● **ACTIONS TO TAKE**
**a.** According to the essay on prayer, how long ago did the writer's mother pass away?
**b.** Copy the passage of the essay on prayer between "For a while, I" and "that He answers.", inclusive.
**c.** In the essay on prayer, what did the writer's mother let go of a couple of months before she died? List each one.

I have been struggling for several weeks about writing this. It has stayed on my mind and heart so I think I am supposed to. I am still struggling with the words to type at this very moment. My issue is that I don’t want to offend anyone who hasn’t had their prayers answered and has suffered tremendously because of that.
I believe that God does hear us and that he does answer prayers but according to His will, not ours. This is where it gets difficult. We just don’t understand what His will can possibly be when our loved one suffers through cancer treatments and still dies, why our child is taken from us by a drunk driver, why our spouse leaves us, and on and on I can go.
For a while, I am ashamed to say, I quit praying because I thought that if God was going to have his own way what was the use of my prayers anyway. I then found that I missed my quiet time with Him, talking to Him, pouring my heart out and reading and listening for His response. It was then that I really understood that prayer is so much more than our asking. It is about communicating with my Father, who loves me so much that He graciously came down to earth, suffered more than I can imagine, died and rose just so that I could live and be forgiven, no matter what I had done in my past. I don’t deserve any of that for sure, and I don’t deserve any goodness that he gives or any prayers that He answers.
My mother passed away nearly 5 years ago and probably for the last 4-5 years of her life my prayer was for her mind to “come back”. For her to be the feisty, energizer bunny, fearless mom that I knew so well. I just didn’t even know this new person who was living in her skin. I prayed and prayed for her to come back. She didn’t though. My pastor gave me the verse, “Trust in the Lord with all your heart, and lean not on your own understanding.” Proverbs 3:5. The problem was that I didn’t read verse 6. “In all your ways submit to Him, and He will make straight your path.” That submitting part is the hang up. I want what I want and I think I know what’s best for me and my loved ones. I want to be in control and I don’t want to let that go. My prayers for my mother were not answered the way I prayed for but what He did was so much better than I could have imagined. A couple of months before she died she let go of some past hurts, grudges, and anger. She enjoyed visits from people and when she died I believe she was content, although she missed my Dad greatly. She was ready to go home…something I had not prayed for. When I prayed for healing I looked only to the physical, but my Father, her Father, did so much more. He healed her spiritually.

● **EXERCISE DATA**

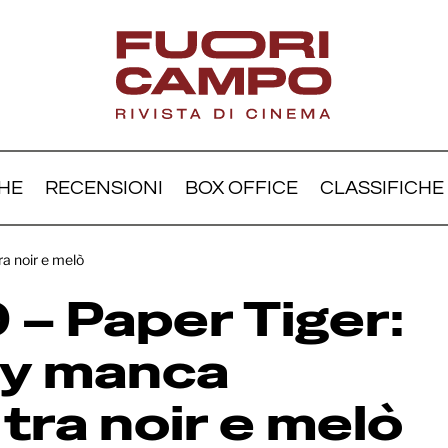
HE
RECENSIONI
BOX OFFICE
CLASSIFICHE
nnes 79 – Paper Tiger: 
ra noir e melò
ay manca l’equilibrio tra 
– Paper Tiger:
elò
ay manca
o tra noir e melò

● **ANSWERS PER TASK**
**a.** Nearly 5 years ago.

**b.**
For a while, I am ashamed to say, I quit praying because I thought that if God was going to have his own way what was the use of my prayers anyway. I then found that I missed my quiet time with Him, talking to Him, pouring my heart out and reading and listening for His response. It was then that I really understood that prayer is so much more than our asking. It is about communicating with my Father, who loves me so much that He graciously came down to earth, suffered more than I can imagine, died and rose just so that I could live and be forgiven, no matter what I had done in my past. I don’t deserve any of that for sure, and I don’t deserve any goodness that he gives or any prayers that He answers.

**c.**
Past hurts
Grudges
Anger